The Haggadah is an interesting part of Jewish history—a manuscript used in the Passover Seder. While Pesach has already concluded this year, the Haggadah remains a fascinating way to learn more about Jewish culture and heritage. There are many Haggadahs that have distinguished themselves as important fragments of history, such as the unusual Bird’s Head Haggadah and the well-traveled Sarajevo Haggadah, found in Germany and (initially) Spain, respectively. Spain, in particular, is the site of many great kosher vacations and is a great destination for any kind of Jewish tour seeking to learn more about the past. Spain is also the home of another illustrious Haggadah, a ceremonial text that draws from a variety of artistic sources.

Golden Haggadah | (c)

About the Golden Haggadah

The Golden Haggadah was said to have been made in Catalonia, possibly in the city of Barcelona, Spain.

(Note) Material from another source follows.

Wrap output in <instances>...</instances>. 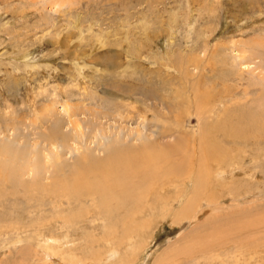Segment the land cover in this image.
<instances>
[{"label": "rangeland", "instance_id": "rangeland-1", "mask_svg": "<svg viewBox=\"0 0 264 264\" xmlns=\"http://www.w3.org/2000/svg\"><path fill=\"white\" fill-rule=\"evenodd\" d=\"M62 262L264 264V0H0V264Z\"/></svg>", "mask_w": 264, "mask_h": 264}, {"label": "bare ground", "instance_id": "bare-ground-1", "mask_svg": "<svg viewBox=\"0 0 264 264\" xmlns=\"http://www.w3.org/2000/svg\"><path fill=\"white\" fill-rule=\"evenodd\" d=\"M77 126H79V125H74L73 127L75 128V129H77L76 127ZM205 140V139H204ZM209 142V141H208ZM207 150V149H206ZM203 150H201V152H202ZM214 151V150H213ZM204 152H205V150H204ZM204 152H203V155H205L204 154ZM117 153V152H116ZM211 154L213 153V152H210ZM84 154V153H83ZM143 154H145V155H143V157L149 162V164L150 163H152V162H154L157 158H154L153 156H151V154L150 153H148V152H144ZM123 155V154H122ZM124 155H125V153H124ZM123 155V156H124ZM209 155V154H208ZM131 156V155H130ZM158 156H163L162 154H157V157ZM209 156H211V157H213L212 155H209ZM215 156V155H214ZM205 157V156H204ZM208 157V156H207ZM216 157V156H215ZM214 157V158H215ZM206 158V157H205ZM204 158V159H205ZM155 159V160H154ZM160 159H161V157H160ZM86 160V159H85ZM211 160V159H210ZM130 161H131V158H129L128 156L127 157H124L123 158V160L121 161V165H120V167H124L125 168V170L124 171H130V169H129V166H131L132 164L130 163ZM205 161V160H204ZM156 162V161H155ZM146 164V163H145ZM201 164V163H200ZM218 164V163H217ZM80 167V166H79ZM85 167V166H84ZM86 168V167H85ZM199 169V168H198ZM207 169V168H206ZM132 170V169H131ZM133 171V170H132ZM207 171V170H206ZM209 171V170H208ZM99 172H100V170H99ZM79 173H81L80 171H79ZM78 172L75 174V176H74V179H76L77 177H76V175L77 174H79ZM101 173L103 174V176H104V180L103 181H100L99 183H97V184H94V185H89V186H84L83 187V189L84 190H89V188L91 189H93V190H98V192L100 191V192H103L104 193V195H105V169L104 170H101ZM107 174V173H106ZM154 174H156V173H154ZM80 175V174H79ZM132 175V174H131ZM209 175V174H208ZM79 178H80V176H78ZM82 177V176H81ZM197 178L196 179H198L197 181H195V182H200V174H198L197 176H196ZM109 178H112V176H110ZM195 179V178H194ZM216 179V178H215ZM110 183V182H109ZM67 184V183H66ZM61 187H62V185H61ZM80 187H82V186H80ZM196 191V190H195ZM206 191V190H205ZM74 192V191H73ZM70 193H71V190H70ZM141 193H143L144 194V192H141ZM140 193V194H141ZM206 193V192H205ZM140 197V195L138 196V198ZM142 198V197H141ZM138 201V200H137ZM103 205H104V203H103ZM166 211V210H165ZM224 235V234H223ZM247 237V236H246ZM46 250H47V252L46 253H49V254H53L55 251H53L51 248H47L46 247ZM48 255V254H47ZM61 256V255H60ZM51 257V256H50ZM54 257V256H53ZM60 258V257H59ZM65 259V258H64ZM70 259V258H69ZM73 260V259H72ZM67 262H70V260H68ZM62 263H64V262H62ZM74 263V262H73ZM64 264H66V263H64ZM69 264H71V263H69Z\"/></svg>", "mask_w": 264, "mask_h": 264}]
</instances>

Its inception could be dated to around 1320, and was made using gold leaf (hence its name) and had High Gothic-style drawings. This Paris-based art style resulted in a very medieval look at the historical events recorded in the manuscript. For example, the Egyptian Pharaoh resembles a European king, complete with crown and scepter. Interestingly enough, like the Sarajevo Haggadah, the Golden Haggadah also contains Islamic-style geometric art patterns within it, suggesting that the two illustrators of the manuscript were influenced by a variety of sources. It survived the expulsions of 1492 and ended up in the hands of Jewish poet Joseph Almanzi, becoming part of his collection. Eventually, his collection would end up in the care of the British Museum, where it remains to this day.

The Influence of the Ages

The Golden Haggadah is a work of art, with striking illuminations and fascinating influences. The exact details of who commissioned it are unknown, although there are some theories. Regardless, the historical context behind this Haggadah conception is interesting and worth looking into. Our Jewish heritage tours through Spain (specifically Salamanca) have illuminated us on certain things, but it’s always amazing to see a manuscript, designed to preserve history, have its own fascinating history and journey through the centuries.